Prólogo a La vida de un hámster, novela de Matías Aldaz. 

El ojo y las voces

Por Mariano Quirós

La literatura es también una forma de la amistad. Nos juntamos con quien siente y piensa parecido a lo que nos gusta sentir y pensar. La literatura, por mucho que aparente lo contrario, también se hace con amigos. 

No estamos solos cuando estamos solos frente el teclado. Entre el murmullo, o bien el bullicio, de voces y gritos que se elevan como una sombra sobre nosotros, resplandecen las voces y los gritos de la amistad. Para ellos también escribimos, para los amigos. Nuestra escritura no sería la misma sin esa influencia. 

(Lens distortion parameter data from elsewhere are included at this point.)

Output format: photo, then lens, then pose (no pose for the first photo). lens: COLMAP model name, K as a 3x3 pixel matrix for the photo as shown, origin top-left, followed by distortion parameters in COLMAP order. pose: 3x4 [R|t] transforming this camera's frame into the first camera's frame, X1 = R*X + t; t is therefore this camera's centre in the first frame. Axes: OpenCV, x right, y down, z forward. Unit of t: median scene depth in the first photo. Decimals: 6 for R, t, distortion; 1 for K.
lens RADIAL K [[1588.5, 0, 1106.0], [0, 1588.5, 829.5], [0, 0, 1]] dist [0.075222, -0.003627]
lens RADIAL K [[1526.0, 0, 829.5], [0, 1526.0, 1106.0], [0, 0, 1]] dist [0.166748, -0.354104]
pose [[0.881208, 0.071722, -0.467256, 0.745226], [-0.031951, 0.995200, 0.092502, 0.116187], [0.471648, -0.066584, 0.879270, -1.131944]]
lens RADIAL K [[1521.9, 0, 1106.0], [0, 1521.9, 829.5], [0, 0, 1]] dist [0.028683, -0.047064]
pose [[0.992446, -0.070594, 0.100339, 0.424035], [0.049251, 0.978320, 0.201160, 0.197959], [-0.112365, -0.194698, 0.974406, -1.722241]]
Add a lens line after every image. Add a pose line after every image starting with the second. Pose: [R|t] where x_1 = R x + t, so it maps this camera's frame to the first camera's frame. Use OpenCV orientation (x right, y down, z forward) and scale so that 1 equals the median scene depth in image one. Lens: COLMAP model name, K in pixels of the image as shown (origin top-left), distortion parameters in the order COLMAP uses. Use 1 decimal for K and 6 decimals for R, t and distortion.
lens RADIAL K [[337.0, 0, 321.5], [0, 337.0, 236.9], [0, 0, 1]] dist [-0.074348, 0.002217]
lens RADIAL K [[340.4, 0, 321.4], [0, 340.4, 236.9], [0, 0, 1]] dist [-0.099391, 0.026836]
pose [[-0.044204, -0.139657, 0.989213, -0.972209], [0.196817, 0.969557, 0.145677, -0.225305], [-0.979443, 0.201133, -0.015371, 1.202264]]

Alguna vez hice trabajos de editor y un día recibí un mail muy tímido, casi pudoroso, de un muchacho que ofrecía su libro de cuentos para la publicación. El libro —La lluvia cae en todas partes— era simplemente demoledor. Pero demoledor, no por brutal, sino por su suavidad, su ternura, su sensibilidad encendida. El autor del libro, y remitente de aquel mail, era Matías Aldaz, que desde entonces es uno de mis mejores amigos. 

No es un dato menor que Matías Aldaz sea parte entrerriano, parte correntino y que viva hace más de veinte años en Buenos Aires. Esa condición de triple habitante aparece, más o menos explícita, en sus historias, en sus paisajes y en su prosa poética. El interior urbanizado; o bien, la urbe en suspenso, el escándalo del mundo percibido en cámara lenta. Con flow, diría un trapero. Pero uno y otra, interior y urbe, narrados desde la alteración que permite el ojo poeta, un ojo que desenfoca y que, por eso mismo, ve mejor. O que ve, se me ocurre, como vemos cuando concentramos la mirada en un punto fijo durante un rato muy prolongado. Se ve distinto.

Matías Aldaz publicó dos libros de cuentos, que bien pueden entenderse como pasajes de una forma narrativa a otra —del cuento clásico en su libro Esas nubes, al despojo, a la insinuación exacerbada de La lluvia cae en todas partes—, y a su vez un pasaje desde la infancia a la juventud desoladora. Pero juventud al fin.

Su novela Bajante es un poema en prosa que avanza como un punteo de imágenes, sutiles y a la vez contundentes, mientras hilvanan una trama de corte policial. Aunque eso es lo de menos. Porque el asunto está en esa forma insólita y desprejuiciada de ubicar el ojo en el mundo.

La vida de un hámster es la exasperación de ese ojo que desenfoca. Juan Tomasilli recibe, en el estudio jurídico donde trabaja como pinche, a Stefan, un hombre desesperado, a quien hace cuatro años —lo que dura la vida de un hámster— no le permiten ver a su hija. Cuando parece que la novela se concentrará en resolver o no la penuria —incómoda, resbaladiza— de Stefan, será el candor de Tomasilli lo que movilice la trama hacia otro plano, lo que altere la motivación inicial hasta retorcerla. Ahí están, como punteos de un loco, las descripciones —más ominosas que ilustradoras— con que una voz distante a la voz de Tomasilli, ajena a la narración, da cuenta de la vida de un hámster. ¿De quién es esa voz? ¿Es la verdadera voz de Tomasilli? ¿Qué oscuridad resplandece entre una y otra voz? No lo sé y no quiero saberlo. Para no saber esas cosas es que leemos literatura.

A vuelo de pájaro, la prosa de Matías Aldaz suena ligera y desprendida como una pluma; pero esa pluma guarda su peso, su intensidad, toda la desesperación del mundo.